Problem
Transcribe the listing below line for line, without changing a single character, and leave the pictures out of your copy.

Available data
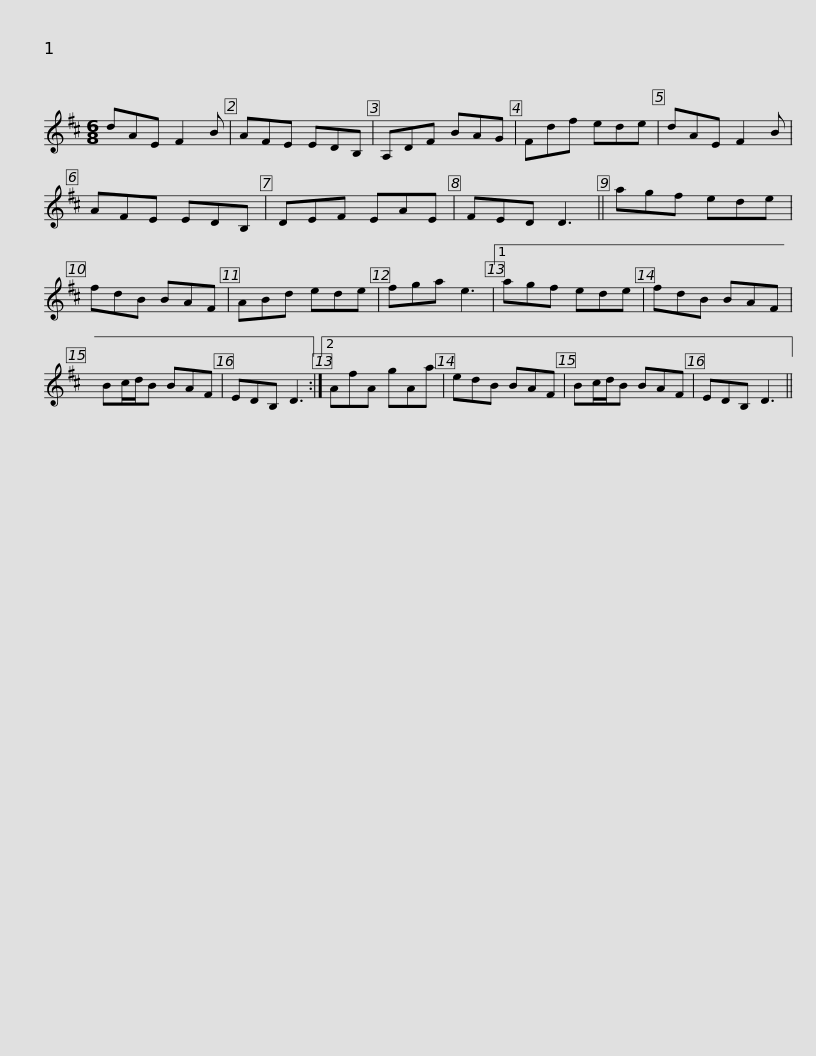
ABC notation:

X:1
L:1/8
M:6/8
I:linebreak $
K:D
V:1 treble
V:1
 dAE F2 B | AFE EDB, | A,DF BAG | Fdf ede | dAE F2 B | %5
 AFE EDB, | DEF EAE |$ FED D3 || agf ede | fdB BAF | %10
 ABd ede | fga e3 |1 agf ede | fdB BAF |$ Bc/d/B BAF | %15
 EDB, D3 :|2 AfA gAa | edB BAF | Bc/d/B BAF | EDB, D3 || %20
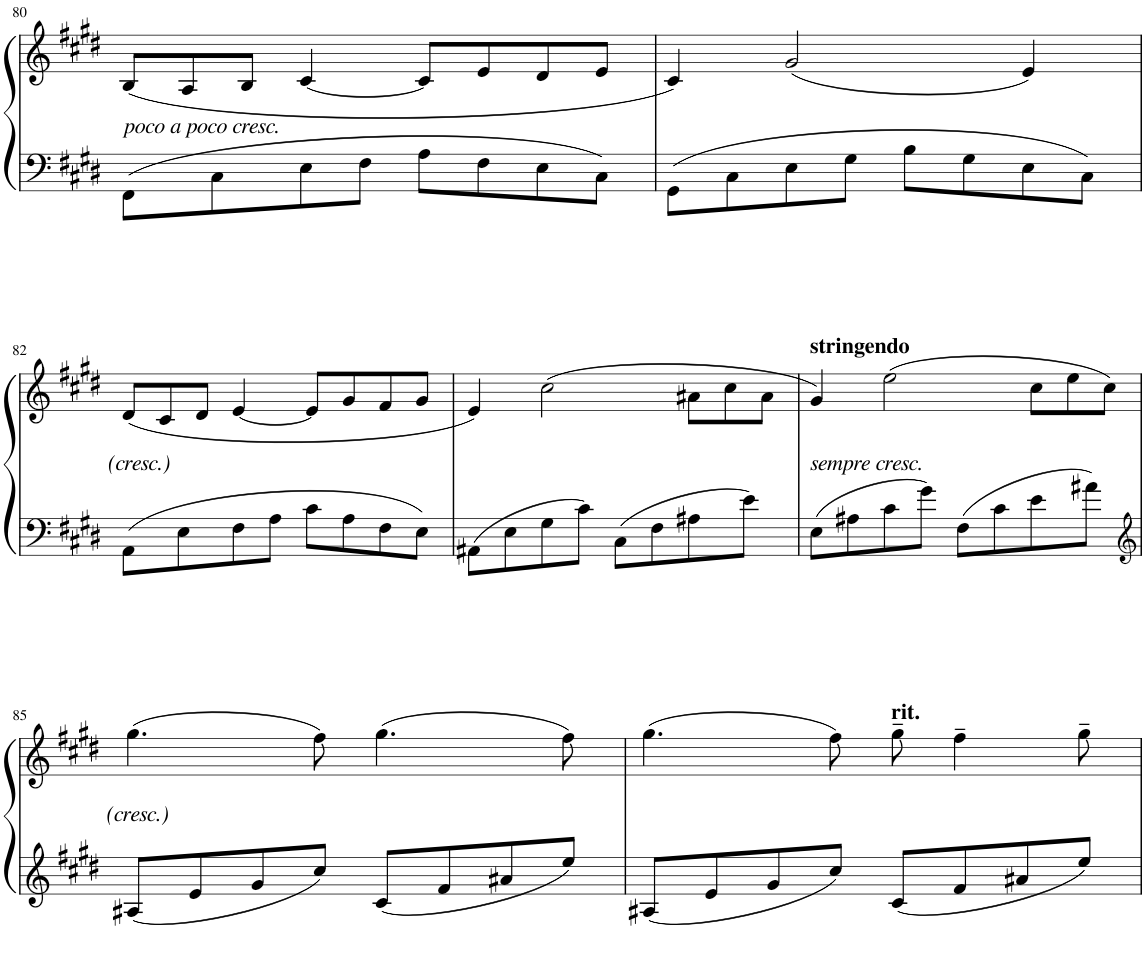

Response to the task
ABC notation:

X:1
L:1/8
M:6/8
I:linebreak $
K:D
V:1 treble
V:1
 dAE F2 B | AFE EDB, | A,DF BAG | Fdf ede | dAE F2 B | %5
 AFE EDB, | DEF EAE |$ FED D3 || agf ede | fdB BAF | %10
 ABd ede | fga e3 |1 agf ede | fdB BAF |$ Bc/d/B BAF | %15
 EDB, D3 :|2 AfA gAa | edB BAF | Bc/d/B BAF | EDB, D3 || %20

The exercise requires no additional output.